EXERCISE AIM » Stop after the line with "G04 #@! TF.FileFunction,Soldermask,Top*". Up to that point, output every line of the listing below exactly from the first one onward, skipping pictures.

- Opening Delimiter -

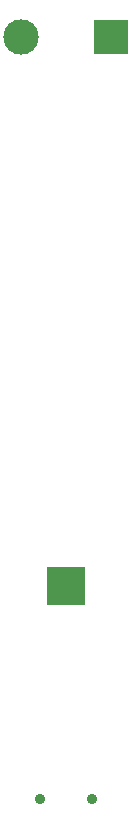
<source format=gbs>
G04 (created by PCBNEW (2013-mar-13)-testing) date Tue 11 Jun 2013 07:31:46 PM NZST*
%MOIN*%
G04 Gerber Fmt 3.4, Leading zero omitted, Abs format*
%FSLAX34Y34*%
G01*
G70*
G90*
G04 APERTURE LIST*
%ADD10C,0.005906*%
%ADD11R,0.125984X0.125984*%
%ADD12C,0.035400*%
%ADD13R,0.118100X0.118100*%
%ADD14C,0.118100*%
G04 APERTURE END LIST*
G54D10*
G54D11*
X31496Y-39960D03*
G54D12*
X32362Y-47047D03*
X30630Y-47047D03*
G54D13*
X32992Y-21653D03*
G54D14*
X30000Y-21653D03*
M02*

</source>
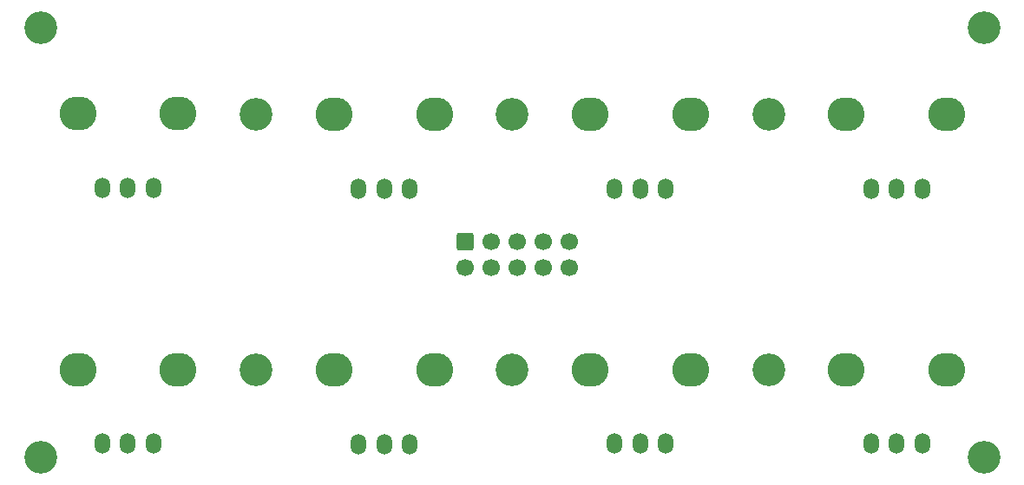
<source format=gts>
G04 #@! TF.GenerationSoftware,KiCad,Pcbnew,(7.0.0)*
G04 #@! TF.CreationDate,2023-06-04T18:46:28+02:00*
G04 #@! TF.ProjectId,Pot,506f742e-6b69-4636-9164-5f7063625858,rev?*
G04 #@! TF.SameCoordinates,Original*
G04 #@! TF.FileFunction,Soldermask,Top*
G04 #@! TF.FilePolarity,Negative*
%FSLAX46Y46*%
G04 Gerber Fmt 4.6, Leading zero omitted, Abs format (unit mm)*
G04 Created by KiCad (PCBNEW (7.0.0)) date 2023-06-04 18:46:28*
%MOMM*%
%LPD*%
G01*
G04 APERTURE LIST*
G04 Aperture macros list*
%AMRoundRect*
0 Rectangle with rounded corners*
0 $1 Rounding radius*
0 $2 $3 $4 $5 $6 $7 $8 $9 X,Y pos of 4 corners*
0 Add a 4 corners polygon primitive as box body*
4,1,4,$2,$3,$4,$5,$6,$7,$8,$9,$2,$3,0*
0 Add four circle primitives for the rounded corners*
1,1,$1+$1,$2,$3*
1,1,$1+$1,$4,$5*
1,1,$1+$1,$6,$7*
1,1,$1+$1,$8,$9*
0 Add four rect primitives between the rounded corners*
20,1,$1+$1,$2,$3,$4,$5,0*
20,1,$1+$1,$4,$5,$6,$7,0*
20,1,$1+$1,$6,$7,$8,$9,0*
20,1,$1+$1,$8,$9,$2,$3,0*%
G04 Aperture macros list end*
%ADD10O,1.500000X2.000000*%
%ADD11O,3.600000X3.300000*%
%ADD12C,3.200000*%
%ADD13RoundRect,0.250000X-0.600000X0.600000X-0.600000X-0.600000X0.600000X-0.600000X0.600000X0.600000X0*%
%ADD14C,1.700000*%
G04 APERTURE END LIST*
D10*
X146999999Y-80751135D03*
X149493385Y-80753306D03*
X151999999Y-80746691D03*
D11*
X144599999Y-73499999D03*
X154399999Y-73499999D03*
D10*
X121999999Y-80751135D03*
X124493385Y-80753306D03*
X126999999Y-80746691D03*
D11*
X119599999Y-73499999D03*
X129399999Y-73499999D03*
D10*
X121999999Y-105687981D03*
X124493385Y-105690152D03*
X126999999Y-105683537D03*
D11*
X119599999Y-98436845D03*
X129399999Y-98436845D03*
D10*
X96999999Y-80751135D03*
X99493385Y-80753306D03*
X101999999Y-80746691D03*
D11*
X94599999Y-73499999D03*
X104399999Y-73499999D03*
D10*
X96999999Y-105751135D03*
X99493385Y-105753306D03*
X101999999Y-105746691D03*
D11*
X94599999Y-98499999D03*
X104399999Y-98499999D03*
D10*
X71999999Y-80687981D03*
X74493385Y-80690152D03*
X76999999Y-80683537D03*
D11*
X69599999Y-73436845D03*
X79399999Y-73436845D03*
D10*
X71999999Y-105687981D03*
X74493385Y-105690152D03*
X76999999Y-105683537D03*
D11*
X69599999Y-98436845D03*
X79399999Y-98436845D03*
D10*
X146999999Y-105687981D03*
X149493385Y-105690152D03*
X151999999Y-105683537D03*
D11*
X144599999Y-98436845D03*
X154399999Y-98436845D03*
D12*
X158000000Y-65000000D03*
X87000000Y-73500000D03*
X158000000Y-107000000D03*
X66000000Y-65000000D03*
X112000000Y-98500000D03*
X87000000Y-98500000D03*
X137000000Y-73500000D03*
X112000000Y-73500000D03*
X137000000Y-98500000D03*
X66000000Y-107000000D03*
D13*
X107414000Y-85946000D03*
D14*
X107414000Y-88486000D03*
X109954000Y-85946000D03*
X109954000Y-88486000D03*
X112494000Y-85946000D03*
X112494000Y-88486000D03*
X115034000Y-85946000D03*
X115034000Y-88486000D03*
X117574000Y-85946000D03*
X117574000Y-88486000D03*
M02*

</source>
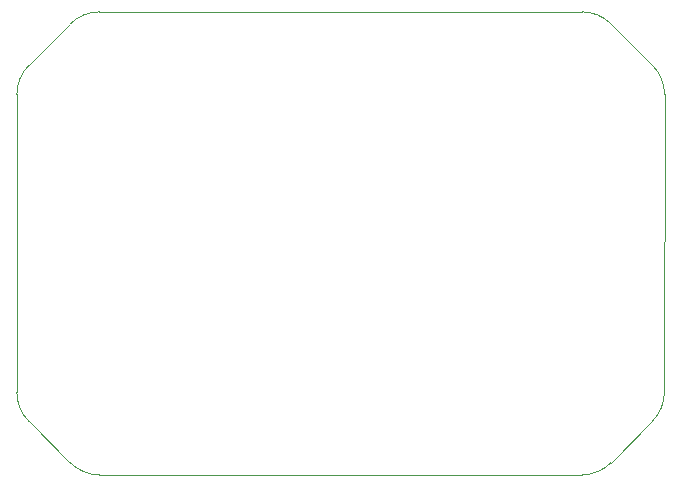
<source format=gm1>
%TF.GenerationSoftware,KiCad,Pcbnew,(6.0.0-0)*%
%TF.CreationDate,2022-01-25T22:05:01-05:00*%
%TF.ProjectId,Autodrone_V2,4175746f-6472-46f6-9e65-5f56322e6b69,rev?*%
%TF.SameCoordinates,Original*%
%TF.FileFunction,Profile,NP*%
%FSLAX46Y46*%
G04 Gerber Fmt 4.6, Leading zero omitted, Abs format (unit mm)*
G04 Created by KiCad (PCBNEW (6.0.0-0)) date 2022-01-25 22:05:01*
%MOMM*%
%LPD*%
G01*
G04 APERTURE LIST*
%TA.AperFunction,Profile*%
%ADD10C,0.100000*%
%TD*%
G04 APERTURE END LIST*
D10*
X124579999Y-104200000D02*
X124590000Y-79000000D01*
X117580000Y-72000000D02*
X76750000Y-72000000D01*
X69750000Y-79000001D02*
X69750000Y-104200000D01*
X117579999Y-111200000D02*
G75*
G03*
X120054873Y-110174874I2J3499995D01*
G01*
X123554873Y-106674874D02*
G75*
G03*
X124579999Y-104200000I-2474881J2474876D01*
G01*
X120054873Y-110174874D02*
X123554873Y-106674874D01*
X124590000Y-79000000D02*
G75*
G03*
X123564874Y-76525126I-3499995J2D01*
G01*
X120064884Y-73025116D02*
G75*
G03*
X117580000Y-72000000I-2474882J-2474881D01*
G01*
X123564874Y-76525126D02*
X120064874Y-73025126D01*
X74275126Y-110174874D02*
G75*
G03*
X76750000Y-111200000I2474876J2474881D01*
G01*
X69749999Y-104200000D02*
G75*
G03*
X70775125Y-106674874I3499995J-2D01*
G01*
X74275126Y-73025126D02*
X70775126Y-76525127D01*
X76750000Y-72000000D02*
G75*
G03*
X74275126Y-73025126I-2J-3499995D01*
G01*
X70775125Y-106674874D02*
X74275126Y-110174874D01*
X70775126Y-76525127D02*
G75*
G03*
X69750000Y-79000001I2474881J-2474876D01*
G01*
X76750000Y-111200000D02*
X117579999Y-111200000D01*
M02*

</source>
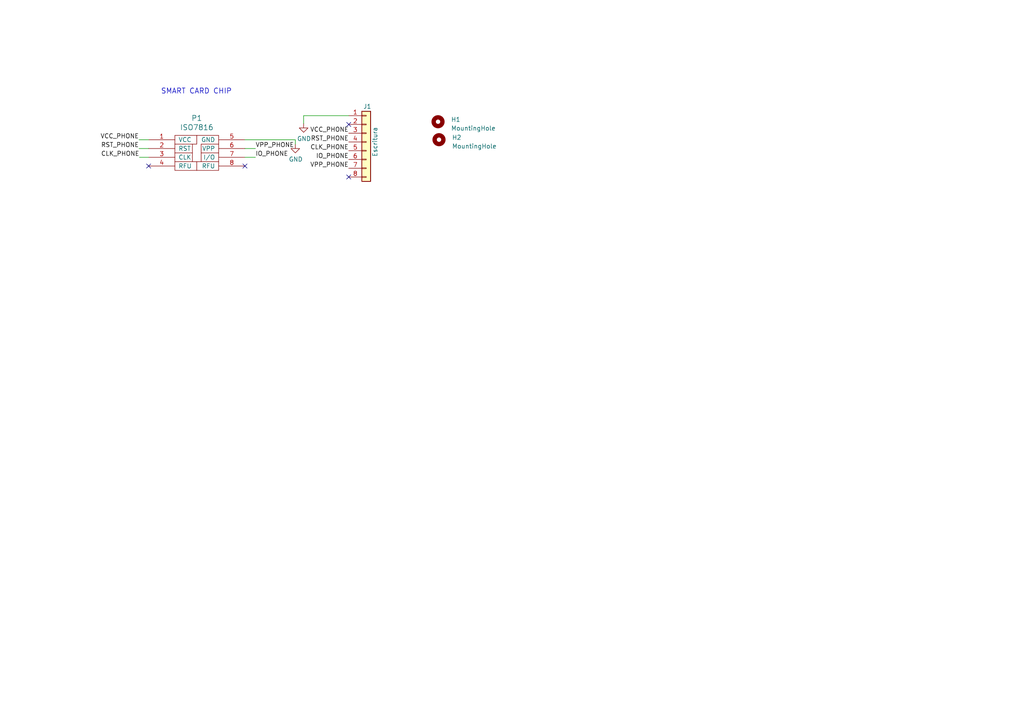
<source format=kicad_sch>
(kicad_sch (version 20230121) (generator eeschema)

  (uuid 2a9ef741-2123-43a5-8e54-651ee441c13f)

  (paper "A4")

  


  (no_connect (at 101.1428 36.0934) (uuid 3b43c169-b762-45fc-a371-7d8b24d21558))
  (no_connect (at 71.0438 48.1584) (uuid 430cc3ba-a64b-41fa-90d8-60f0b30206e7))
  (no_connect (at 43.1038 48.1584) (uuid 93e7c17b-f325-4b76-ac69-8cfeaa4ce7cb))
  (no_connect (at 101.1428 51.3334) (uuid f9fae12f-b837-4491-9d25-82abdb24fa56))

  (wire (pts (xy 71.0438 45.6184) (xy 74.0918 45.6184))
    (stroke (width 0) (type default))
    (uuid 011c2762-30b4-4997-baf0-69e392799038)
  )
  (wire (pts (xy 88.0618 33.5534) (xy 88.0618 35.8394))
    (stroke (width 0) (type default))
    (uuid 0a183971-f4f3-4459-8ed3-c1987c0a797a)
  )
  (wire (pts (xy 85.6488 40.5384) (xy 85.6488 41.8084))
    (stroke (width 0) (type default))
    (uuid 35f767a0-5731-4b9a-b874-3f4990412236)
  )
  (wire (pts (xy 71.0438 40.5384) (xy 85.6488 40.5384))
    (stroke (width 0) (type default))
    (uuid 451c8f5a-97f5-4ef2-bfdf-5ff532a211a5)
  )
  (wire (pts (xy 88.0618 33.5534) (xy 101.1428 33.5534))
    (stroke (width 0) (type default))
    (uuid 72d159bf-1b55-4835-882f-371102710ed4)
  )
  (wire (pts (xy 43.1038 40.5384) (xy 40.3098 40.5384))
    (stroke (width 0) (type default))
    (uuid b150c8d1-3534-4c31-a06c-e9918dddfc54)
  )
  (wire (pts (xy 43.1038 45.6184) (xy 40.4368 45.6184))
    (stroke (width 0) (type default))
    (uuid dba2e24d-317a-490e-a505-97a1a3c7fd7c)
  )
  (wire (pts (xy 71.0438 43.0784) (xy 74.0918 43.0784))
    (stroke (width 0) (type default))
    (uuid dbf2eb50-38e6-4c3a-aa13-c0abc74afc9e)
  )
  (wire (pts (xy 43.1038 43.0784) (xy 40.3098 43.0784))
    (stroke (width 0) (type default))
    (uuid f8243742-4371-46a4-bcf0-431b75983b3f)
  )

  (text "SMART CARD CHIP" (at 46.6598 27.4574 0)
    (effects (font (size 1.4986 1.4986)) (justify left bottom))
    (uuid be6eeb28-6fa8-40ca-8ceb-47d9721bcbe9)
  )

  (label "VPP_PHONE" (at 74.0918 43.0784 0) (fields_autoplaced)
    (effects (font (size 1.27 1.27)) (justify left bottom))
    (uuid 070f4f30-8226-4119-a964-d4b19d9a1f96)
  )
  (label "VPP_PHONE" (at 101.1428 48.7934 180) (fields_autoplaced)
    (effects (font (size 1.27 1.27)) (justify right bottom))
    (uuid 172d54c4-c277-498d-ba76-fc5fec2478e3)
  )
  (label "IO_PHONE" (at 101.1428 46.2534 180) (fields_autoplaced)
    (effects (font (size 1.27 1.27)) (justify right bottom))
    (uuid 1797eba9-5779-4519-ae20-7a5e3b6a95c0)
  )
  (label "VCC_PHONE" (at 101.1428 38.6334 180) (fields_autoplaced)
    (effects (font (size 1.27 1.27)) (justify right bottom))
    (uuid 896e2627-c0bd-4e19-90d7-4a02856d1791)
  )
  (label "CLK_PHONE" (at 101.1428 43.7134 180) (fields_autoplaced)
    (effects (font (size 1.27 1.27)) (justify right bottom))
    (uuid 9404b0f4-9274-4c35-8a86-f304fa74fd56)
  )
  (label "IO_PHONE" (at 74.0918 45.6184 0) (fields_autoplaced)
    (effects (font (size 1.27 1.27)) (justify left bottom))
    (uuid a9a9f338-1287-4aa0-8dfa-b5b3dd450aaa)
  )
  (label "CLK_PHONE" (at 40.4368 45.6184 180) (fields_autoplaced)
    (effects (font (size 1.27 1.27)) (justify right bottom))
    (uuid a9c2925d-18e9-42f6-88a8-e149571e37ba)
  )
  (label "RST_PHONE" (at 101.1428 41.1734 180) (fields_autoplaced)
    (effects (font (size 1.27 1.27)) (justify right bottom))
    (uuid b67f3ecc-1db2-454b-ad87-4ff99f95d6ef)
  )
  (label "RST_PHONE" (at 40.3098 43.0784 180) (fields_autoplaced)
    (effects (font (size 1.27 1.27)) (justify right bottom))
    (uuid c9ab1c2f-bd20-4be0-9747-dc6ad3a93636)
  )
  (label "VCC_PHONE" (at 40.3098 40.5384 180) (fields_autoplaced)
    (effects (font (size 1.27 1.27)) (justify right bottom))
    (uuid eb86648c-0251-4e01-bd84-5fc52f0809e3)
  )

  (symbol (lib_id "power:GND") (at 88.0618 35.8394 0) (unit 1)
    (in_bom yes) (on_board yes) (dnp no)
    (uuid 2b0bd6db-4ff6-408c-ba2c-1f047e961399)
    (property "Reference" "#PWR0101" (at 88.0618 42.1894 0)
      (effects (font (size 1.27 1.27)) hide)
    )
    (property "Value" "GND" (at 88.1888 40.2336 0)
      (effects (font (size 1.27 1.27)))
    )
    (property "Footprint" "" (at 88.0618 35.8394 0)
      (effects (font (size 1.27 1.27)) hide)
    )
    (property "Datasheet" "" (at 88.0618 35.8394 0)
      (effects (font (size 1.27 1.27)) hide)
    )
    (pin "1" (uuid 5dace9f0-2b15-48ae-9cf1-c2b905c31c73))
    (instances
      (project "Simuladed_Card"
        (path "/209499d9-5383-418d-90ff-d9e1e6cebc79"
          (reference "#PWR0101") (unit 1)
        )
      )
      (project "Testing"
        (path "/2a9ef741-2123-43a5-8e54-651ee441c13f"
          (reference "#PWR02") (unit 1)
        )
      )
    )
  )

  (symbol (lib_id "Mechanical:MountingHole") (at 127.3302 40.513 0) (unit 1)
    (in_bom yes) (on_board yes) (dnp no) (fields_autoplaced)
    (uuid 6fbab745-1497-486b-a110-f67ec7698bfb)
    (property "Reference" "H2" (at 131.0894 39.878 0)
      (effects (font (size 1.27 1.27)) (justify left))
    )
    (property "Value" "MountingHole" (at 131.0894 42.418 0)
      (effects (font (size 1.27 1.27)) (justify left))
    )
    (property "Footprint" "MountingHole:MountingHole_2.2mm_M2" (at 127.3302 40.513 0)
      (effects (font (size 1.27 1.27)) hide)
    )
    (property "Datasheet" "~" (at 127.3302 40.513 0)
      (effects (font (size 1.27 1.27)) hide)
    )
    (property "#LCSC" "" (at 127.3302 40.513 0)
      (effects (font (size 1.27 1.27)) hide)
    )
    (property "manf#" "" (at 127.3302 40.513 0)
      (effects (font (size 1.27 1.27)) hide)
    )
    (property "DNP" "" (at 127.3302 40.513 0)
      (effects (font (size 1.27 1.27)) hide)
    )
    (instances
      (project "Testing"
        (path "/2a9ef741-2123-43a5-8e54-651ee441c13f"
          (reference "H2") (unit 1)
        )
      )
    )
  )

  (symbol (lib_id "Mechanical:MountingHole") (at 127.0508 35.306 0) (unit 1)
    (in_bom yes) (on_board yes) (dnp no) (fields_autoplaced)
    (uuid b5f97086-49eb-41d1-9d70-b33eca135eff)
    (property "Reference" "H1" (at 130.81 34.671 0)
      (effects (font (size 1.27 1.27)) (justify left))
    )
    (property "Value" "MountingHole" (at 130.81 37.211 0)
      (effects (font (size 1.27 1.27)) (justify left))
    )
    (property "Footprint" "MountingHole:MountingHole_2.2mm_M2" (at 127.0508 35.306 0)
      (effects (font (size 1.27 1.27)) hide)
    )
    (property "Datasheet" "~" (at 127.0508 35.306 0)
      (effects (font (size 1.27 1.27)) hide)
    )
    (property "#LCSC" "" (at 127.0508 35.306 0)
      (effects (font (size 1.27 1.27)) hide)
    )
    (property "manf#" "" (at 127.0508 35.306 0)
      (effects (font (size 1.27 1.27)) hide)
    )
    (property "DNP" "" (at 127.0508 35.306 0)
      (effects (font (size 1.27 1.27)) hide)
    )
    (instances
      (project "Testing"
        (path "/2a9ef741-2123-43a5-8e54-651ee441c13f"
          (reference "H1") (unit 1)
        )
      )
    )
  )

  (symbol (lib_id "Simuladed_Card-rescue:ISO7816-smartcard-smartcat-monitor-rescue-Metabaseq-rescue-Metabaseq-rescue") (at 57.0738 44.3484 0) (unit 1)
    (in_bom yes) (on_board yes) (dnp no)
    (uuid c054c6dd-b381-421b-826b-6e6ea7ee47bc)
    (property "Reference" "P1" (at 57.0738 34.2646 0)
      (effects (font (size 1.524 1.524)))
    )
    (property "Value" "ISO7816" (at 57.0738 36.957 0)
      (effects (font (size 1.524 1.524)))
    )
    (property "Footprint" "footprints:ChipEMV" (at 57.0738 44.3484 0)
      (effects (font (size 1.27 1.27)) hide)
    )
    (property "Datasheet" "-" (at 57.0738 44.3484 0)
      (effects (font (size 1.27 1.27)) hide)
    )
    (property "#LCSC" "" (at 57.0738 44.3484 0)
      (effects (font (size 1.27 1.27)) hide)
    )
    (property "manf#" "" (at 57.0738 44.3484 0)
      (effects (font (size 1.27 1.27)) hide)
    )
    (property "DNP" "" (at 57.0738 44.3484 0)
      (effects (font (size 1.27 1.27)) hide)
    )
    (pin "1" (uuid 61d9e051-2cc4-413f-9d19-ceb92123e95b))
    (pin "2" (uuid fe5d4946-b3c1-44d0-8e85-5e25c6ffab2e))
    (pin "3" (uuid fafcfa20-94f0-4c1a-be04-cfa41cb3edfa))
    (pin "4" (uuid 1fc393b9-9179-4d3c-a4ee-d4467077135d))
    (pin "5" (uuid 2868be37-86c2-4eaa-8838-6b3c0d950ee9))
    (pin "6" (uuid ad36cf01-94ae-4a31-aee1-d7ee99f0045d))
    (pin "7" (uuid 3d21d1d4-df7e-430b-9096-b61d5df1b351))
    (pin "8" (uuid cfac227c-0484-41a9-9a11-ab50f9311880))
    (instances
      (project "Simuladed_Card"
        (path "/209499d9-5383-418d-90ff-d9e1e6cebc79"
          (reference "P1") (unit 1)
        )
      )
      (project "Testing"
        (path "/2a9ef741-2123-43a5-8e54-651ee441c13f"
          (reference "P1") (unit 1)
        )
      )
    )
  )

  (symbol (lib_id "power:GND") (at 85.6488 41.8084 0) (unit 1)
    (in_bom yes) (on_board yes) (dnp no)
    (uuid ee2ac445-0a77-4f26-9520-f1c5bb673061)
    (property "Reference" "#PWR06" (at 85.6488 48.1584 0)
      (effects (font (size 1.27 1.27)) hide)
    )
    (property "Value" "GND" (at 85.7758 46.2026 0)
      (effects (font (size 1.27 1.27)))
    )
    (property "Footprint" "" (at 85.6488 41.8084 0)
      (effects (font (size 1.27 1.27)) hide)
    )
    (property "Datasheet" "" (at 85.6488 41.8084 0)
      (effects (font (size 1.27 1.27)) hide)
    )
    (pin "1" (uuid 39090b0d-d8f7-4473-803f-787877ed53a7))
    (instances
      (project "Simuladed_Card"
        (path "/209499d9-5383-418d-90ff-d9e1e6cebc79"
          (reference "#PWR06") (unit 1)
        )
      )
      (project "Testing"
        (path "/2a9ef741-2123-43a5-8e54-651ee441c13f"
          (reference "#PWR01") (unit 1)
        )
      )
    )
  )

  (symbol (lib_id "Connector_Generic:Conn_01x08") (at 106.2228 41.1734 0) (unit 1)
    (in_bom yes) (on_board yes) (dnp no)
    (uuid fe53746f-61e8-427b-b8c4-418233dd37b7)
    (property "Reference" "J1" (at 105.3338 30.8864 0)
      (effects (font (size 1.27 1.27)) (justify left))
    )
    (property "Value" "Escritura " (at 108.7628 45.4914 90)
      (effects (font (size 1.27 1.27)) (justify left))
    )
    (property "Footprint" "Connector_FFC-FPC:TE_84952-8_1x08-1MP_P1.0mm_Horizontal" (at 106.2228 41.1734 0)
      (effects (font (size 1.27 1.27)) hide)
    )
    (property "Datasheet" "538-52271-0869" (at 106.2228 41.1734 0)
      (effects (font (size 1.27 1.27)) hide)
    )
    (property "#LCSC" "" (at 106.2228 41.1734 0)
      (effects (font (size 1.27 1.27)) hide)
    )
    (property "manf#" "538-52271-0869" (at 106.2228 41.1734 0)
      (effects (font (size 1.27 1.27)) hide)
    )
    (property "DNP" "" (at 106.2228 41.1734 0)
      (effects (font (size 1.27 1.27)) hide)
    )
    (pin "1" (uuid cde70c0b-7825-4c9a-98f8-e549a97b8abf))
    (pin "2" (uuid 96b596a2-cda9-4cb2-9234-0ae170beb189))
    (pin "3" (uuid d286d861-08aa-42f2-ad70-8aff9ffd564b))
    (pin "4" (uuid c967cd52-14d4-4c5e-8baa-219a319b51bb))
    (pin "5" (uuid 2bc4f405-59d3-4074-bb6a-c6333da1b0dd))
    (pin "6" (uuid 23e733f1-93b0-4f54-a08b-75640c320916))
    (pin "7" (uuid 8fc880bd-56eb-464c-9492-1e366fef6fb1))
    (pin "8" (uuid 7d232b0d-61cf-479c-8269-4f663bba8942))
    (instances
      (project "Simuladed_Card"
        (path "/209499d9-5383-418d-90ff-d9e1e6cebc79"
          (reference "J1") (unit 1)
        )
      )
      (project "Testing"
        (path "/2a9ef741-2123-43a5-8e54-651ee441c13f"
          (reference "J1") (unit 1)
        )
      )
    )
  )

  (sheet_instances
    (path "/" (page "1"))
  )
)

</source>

- Closing Delimiter -

RESULT FOR THIS TASK »
<source format=gbs>
G04 (created by PCBNEW (2013-mar-13)-testing) date Tue 11 Jun 2013 07:31:46 PM NZST*
%MOIN*%
G04 Gerber Fmt 3.4, Leading zero omitted, Abs format*
%FSLAX34Y34*%
G01*
G70*
G90*
G04 APERTURE LIST*
%ADD10C,0.005906*%
%ADD11R,0.125984X0.125984*%
%ADD12C,0.035400*%
%ADD13R,0.118100X0.118100*%
%ADD14C,0.118100*%
G04 APERTURE END LIST*
G54D10*
G54D11*
X31496Y-39960D03*
G54D12*
X32362Y-47047D03*
X30630Y-47047D03*
G54D13*
X32992Y-21653D03*
G54D14*
X30000Y-21653D03*
M02*

</source>
<source format=gts>
G04 #@! TF.GenerationSoftware,KiCad,Pcbnew,(7.0.0)*
G04 #@! TF.CreationDate,2023-06-04T18:46:28+02:00*
G04 #@! TF.ProjectId,Pot,506f742e-6b69-4636-9164-5f7063625858,rev?*
G04 #@! TF.SameCoordinates,Original*
G04 #@! TF.FileFunction,Soldermask,Top*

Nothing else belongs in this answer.